Q: I have a chemistry degree, I’m not remotely anti-science. But outside of science, there’s a view in the media from people that studied English literature or theatre studies or gender equality intersection or what have you, basically the non-science degrees that have a lot of voice in public opinion, when they say “trust the science” they have an incorrect understanding of what the scientific process actually is. There’s as much politics within science as there is anywhere else. It’s not that you go into science and then you become absolutely neutral.
Malone: Oh definitely. It is intensely competitive, intensely political, and academic science is a wickedly brutal environment. Academic politics are absolutely wicked, and scientific politics are just as rough and tumble as any other.
Q: Karl Popper made an essential contribution to the philosophy of science when he defined the concept of the ‘criterion of falsifiability.’ When we’re talking about these things—for example, with global warming—where is the criterion of falsifiability in all this? As with climate change, there’s the idea that science has sanctioned, has rubber-stamped a view and it has now become a dogma to be held with a religious degree of fervor. Because of the idea, ‘it’s science,’ no one can disagree with it.
Malone: So the phrase that’s used is scientism versus science. And the observation is that science, historically, has tended towards priesthood, with high priests that are empowered to determine truth. And we know that truth is arrived at in science via a more Socratic path of constant questioning, and that’s the school that I come from, it’s one in which there’s never a final truth, in most cases, but rather a dynamic tension. And in the case of this outbreak, and these vaccines, our knowledge is imperfect. And I believe—strongly—that one must constantly question and reevaluate what the data are teaching us, and then deploy that evolving awareness in public policy. I believe that this monolithic approach to public policy during an outbreak is counter productive.
Q: Finally, to return to where we started, Steve Bannon, in his “War Room” podcast, was talking right back in the early days, about “gain-of-function” research. That was a term I didn’t see break into mainstream media for at least 12 months afterwards. Bannon was really way ahead of anyone else on this—so what do you say to colleagues who feel respected scientists shouldn’t be appearing on his podcast?
Malone: I get criticized.

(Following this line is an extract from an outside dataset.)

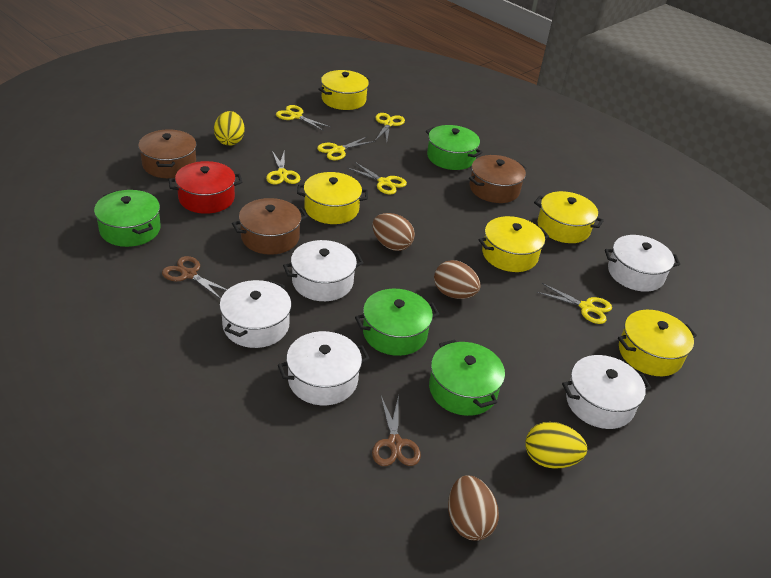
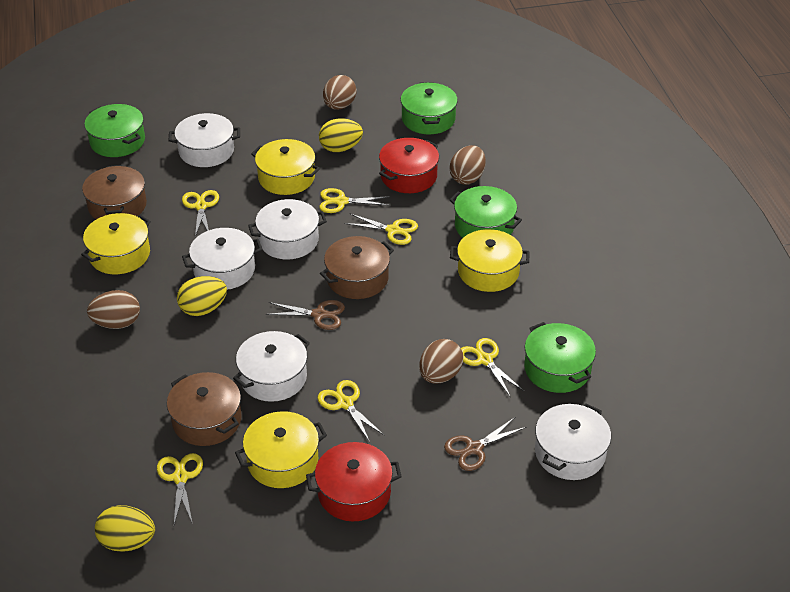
brown egg: [372,213,415,251] [434,260,480,299] [448,475,499,540] = 3 -> [87,290,140,329] [323,75,356,110] [419,339,463,384] [450,145,486,185] = 4
red pot: [169,161,242,214] = 1 -> [306,442,402,521] [379,138,439,193] = 2
yellow egg: [214,111,245,146] [525,422,587,469] = 2 -> [95,505,155,552] [177,276,227,316] [319,118,363,152] = 3
yellow pot: [297,172,368,224] [318,70,370,110] [479,216,549,272] [534,191,604,243] [618,310,697,376] = 5 -> [81,213,151,274] [235,411,327,488] [251,139,320,195] [450,229,529,292] = 4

I also had quite a bit of blowback for going on Tucker Carlson. We’re in an environment where there’s been unprecedented control of media and information, and widespread dissemination of outright propaganda. If one wishes to have an example of this, the coordinated denigration of ivermectin as a horse drug, which is absurd, when in fact it’s also clearly intended for human use—it’s on the WHO list of essential medicines. Billions of doses have been deployed. Characterizing it as a horse drug, universally throughout the media, is an overt example of the propaganda that’s been pushed.
So we’re in a situation in which all of the mainstream outlets, which have a very narrow ownership of all of them, ownership which largely traces back to a very small number of big investment funds that also control the pharmaceutical companies and many others.
In this environment, where media is almost completely controlled, there’s a very small number of people that have a media voice, that are open to alternative points of view, not officially sanctioned. My experience with Steve Bannon is that this is a gentleman who has a very active mind, very broad education, deep understanding of history, deep understanding of politics, deep understanding of media, and I’ve really enjoyed interacting with him.